Dataset entries:
____
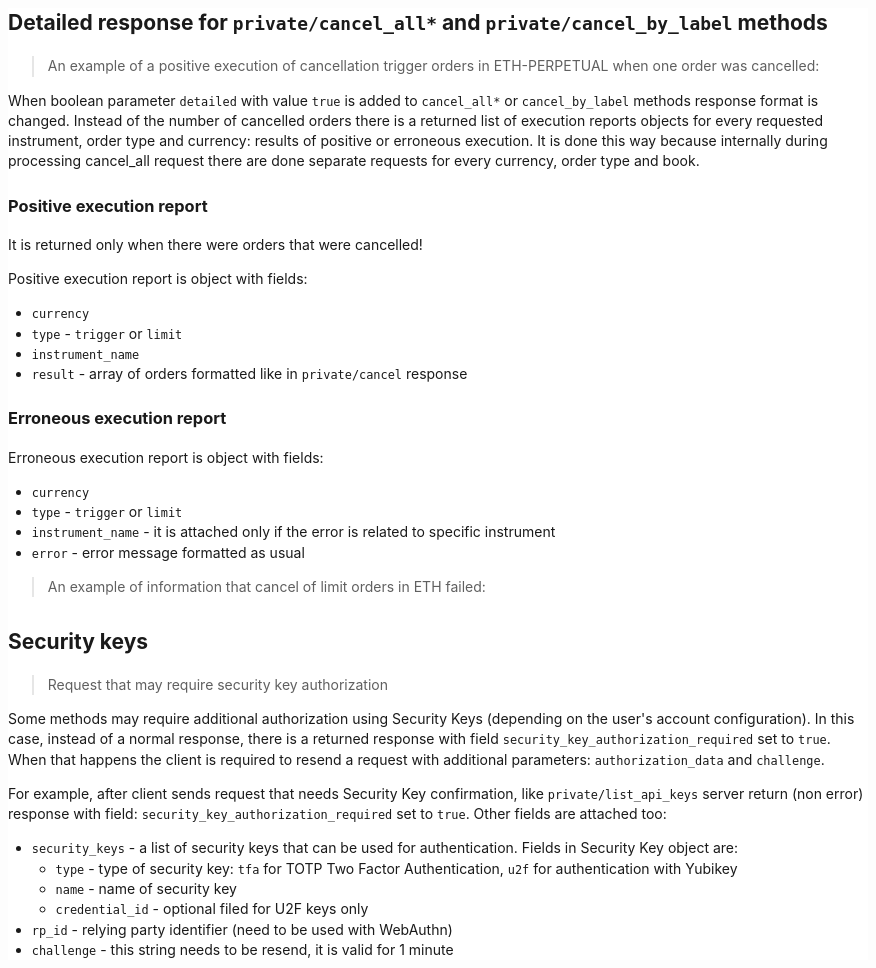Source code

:Detailed response for `private/cancel_all*` and `private/cancel_by_label` methods
---------------------------------------------------------------------------------

> An example of a positive execution of cancellation trigger orders in ETH-PERPETUAL when one order was cancelled:

When boolean parameter `detailed` with value `true` is added to `cancel_all*` or `cancel_by_label` methods response format is changed. Instead of the number of cancelled orders there is a returned list of execution reports objects for every requested instrument, order type and currency: results of positive or erroneous execution. It is done this way because internally during processing cancel\_all request there are done separate requests for every currency, order type and book.

### Positive execution report

It is returned only when there were orders that were cancelled!

Positive execution report is object with fields:

*   `currency`
*   `type` - `trigger` or `limit`
*   `instrument_name`
*   `result` - array of orders formatted like in `private/cancel` response

### Erroneous execution report

Erroneous execution report is object with fields:

*   `currency`
*   `type` - `trigger` or `limit`
*   `instrument_name` - it is attached only if the error is related to specific instrument
*   `error` - error message formatted as usual

> An example of information that cancel of limit orders in ETH failed:

Security keys
-------------

> Request that may require security key authorization

Some methods may require additional authorization using Security Keys (depending on the user's account configuration). In this case, instead of a normal response, there is a returned response with field `security_key_authorization_required` set to `true`. When that happens the client is required to resend a request with additional parameters: `authorization_data` and `challenge`.

For example, after client sends request that needs Security Key confirmation, like `private/list_api_keys` server return (non error) response with field: `security_key_authorization_required` set to `true`. Other fields are attached too:

*   `security_keys` - a list of security keys that can be used for authentication. Fields in Security Key object are:
    *   `type` - type of security key: `tfa` for TOTP Two Factor Authentication, `u2f` for authentication with Yubikey
    *   `name` - name of security key
    *   `credential_id` - optional filed for U2F keys only
*   `rp_id` - relying party identifier (need to be used with WebAuthn)
*   `challenge` - this string needs to be resend, it is valid for 1 minute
____
_Try it:_ Among the lines above, find those with the word "formatted" and list them.

_Answer to this exercise:_
*   `result` - array of orders formatted like in `private/cancel` response
*   `error` - error message formatted as usual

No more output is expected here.